Below is a guest from Vaisakh Shaji. Vaisakh, in this post discusses the unsettled position on application of limitation in enforcing foreign awards in India.
The
question of limitation for enforcement of foreign award is still an unsettled
one. The High Courts of Bombay, Delhi & Madras in separate instances have
dealt this issue but a different interpretation by each of the courts has added
uncertainty.
The Bombay High Court
in Noy
Vallesina vs Jindal Drugs Limited held that the provision for limitation
as provided under article 136 and 137 of the Limitation Act would apply for
enforcement of foreign award under Part II Chapter 1 of the Act.
The Court dealt with
various contentions regarding the scope of limitation for enforcement of
Foreign Award. The parties relied on section 43(1) of the Act which provides
that Limitation Act will apply to proceedings made in arbitration as it applies
to proceedings in a court. Further the definition of Court in various parts of the Act contemplates the Principal Civil
Court of original jurisdiction in a district or the High Court exercising
ordinary original civil jurisdiction. By referring to various Supreme Court
cases, it was argued that when an
application is contemplated by any law to a Civil Court then the provisions of
the Limitation Act are applicable.
The Court drew
attention to section 46 of the Act, which reads as, “Any foreign award which would be enforceable under this Chapter..[..]” And
held that when a foreign award is yet to be found enforceable by a competent
court, it cannot be relied on for any purpose in India. The award is not
binding on the parties, until it is found to be enforceable in India for the
purpose of executing it as a decree or for any other purpose such as using it
as defence, set off etc.
The Court further held
that, looking at the scheme of sections 47, 48 and 49 of the Act, the principal
civil court as defined under explanation to
section 47 records a finding that the
award is enforceable, that award is deemed to be a decree of that court i.e it
is at that point of time that the award becomes a decree of the civil court.
Further, in order to
attract application of Article 136 of the Limitation Act, the decree or order
of which execution is sought must be a decree or order of any civil court. And
necessarily, section 136 would become applicable only after the foreign award
is deemed to be a decree of the principal civil court which records finding
that the award is enforceable in India.
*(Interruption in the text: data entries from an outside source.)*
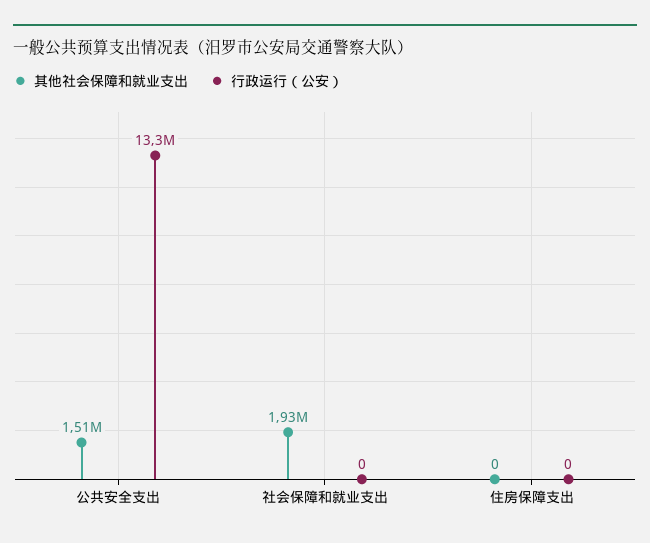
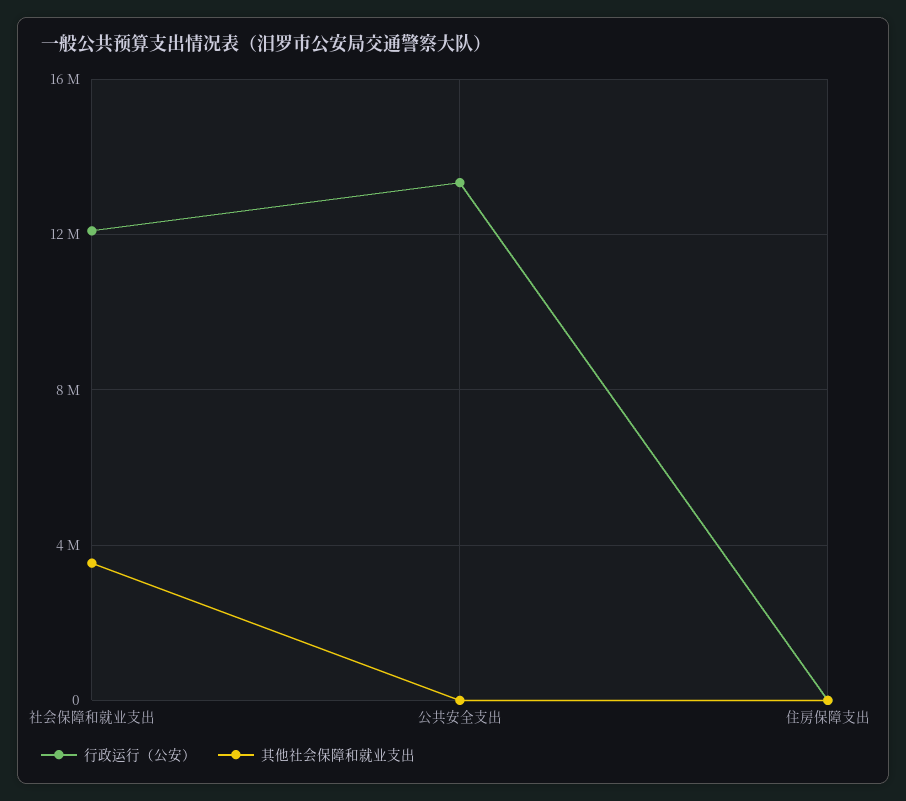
  {
    "其他社会保障和就业支出": {
-     "公共安全支出": 1510000,
+     "公共安全支出": 0,
-     "社会保障和就业支出": 1930000,
+     "社会保障和就业支出": 3500000,
      "住房保障支出": 0
    },
    "行政运行（公安）": {
      "公共安全支出": 13300000,
-     "社会保障和就业支出": 0,
+     "社会保障和就业支出": 12000000,
      "住房保障支出": 0
    }
  }

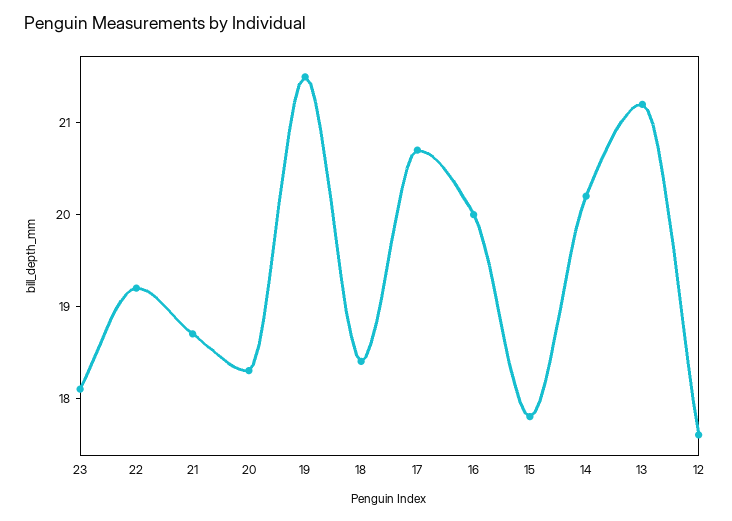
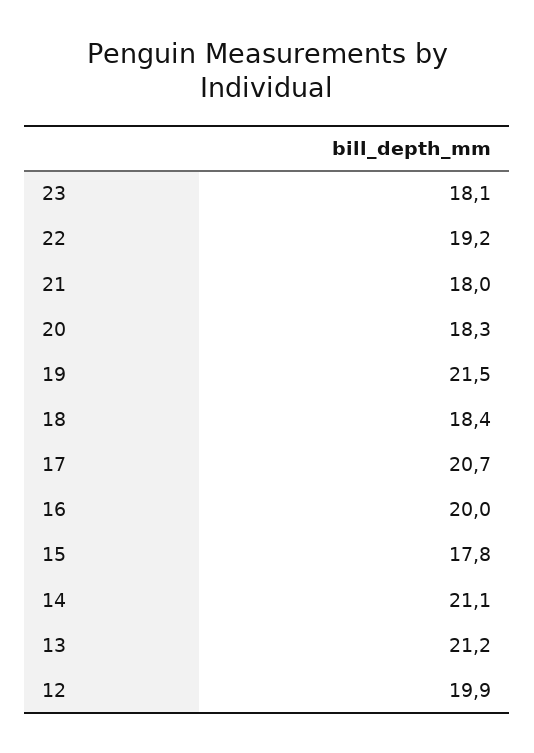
  {
    "23": 18.1,
    "22": 19.2,
-   "21": 18.7,
+   "21": 18,
    "20": 18.3,
    "19": 21.5,
    "18": 18.4,
    "17": 20.7,
    "16": 20,
    "15": 17.8,
-   "14": 20.2,
+   "14": 21.1,
    "13": 21.2,
-   "12": 17.6
+   "12": 19.9
  }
Therefore, once enforceability of foreign
award is satisfied by the court under section 49, such decree can be enforced
within twelve years.
Secondly, on the issue
of making an application for execution of a foreign award, there is no
provision given under the Limitation Act. Hence the Court held that, such
application will be governed by the residuary Article 137 of the Limitation Act
and therefore such application has to be made within a period of three years from the time the right to
apply accrues to the party.
Therefore, as per the
Court, first a party get a time period of three years to make an application
under Article 137 of the Limitation Act, and in the second stage, once the
application is determined by the civil court to be enforceable in India, such
decree can be executed within a period of twelve years as provided under
Article 136 of the Limitation Act.
On the other hand, the
Madras High Court in Compania Naviera vs Bharat Refineries Ltd, held
that a foreign award is already stamped as a decree and the party having a
foreign award can straight away apply for enforcement and in such
circumstances, the party having a foreign award has twelve years like that of a decree-holder. The Court did not
address the issue of limitation for making an application to a civil court
under Article 137 of the Limitation Act as decided in Noy Vallesina. Further, it did not clearly determine from what
stage the period of limitation would commence.
The Delhi High Court in
Hindustan
Petroleum vs M/s Videocon Industries Ltd
took a different view. The Court held that no limitation period is
provided under section 48 of the Act. It stated that the period of limitation
provided under Section 34 of the Act in Part I come under the chapter Recourse against Arbitral Award. A
similar provision is not provided for under Part II.
Secondly, section 34
provides for a mandatory period of limitation to challenge a domestic award and
no such period of limitation is provided for an application under section 48 of
the Act. Hence a proceeding is to be launched
under section 34 to assail the limitation period, whereas under section 48
it can only be initiated once its enforcement is sought. The Court therefore
held that, section 34 is proactive whereas
section 48 is reactionary in nature.
Further the Court held that the language of section 48 shows that it provides
for initiation of independent proceedings for assailing a foreign award before
a competent authority/ court and as such proceedings under section 48 cannot be
one to assail the foreign award, i.e. to
seek the setting aside of the award.
In each of the cases
discussed above, the courts have taken different interpretations. The Supreme
Court has not specifically dealt with this issue yet. It would be interesting
to see if this issue is settled in the near future. Or else, will remain
unsettled; similar to the issue regarding multi-tier arbitration as decided by
the Supreme Court in Centrotrade Minerals vs Hindustan Cooper Ltd in which a reference to a larger bench
is still pending due to difference of opinion by the two-judge bench.
In Conclusion, it can
be stated that, as the issue stands today, it will be open to parties to adopt
a reasoning which they find suitable based on facts and circumstances.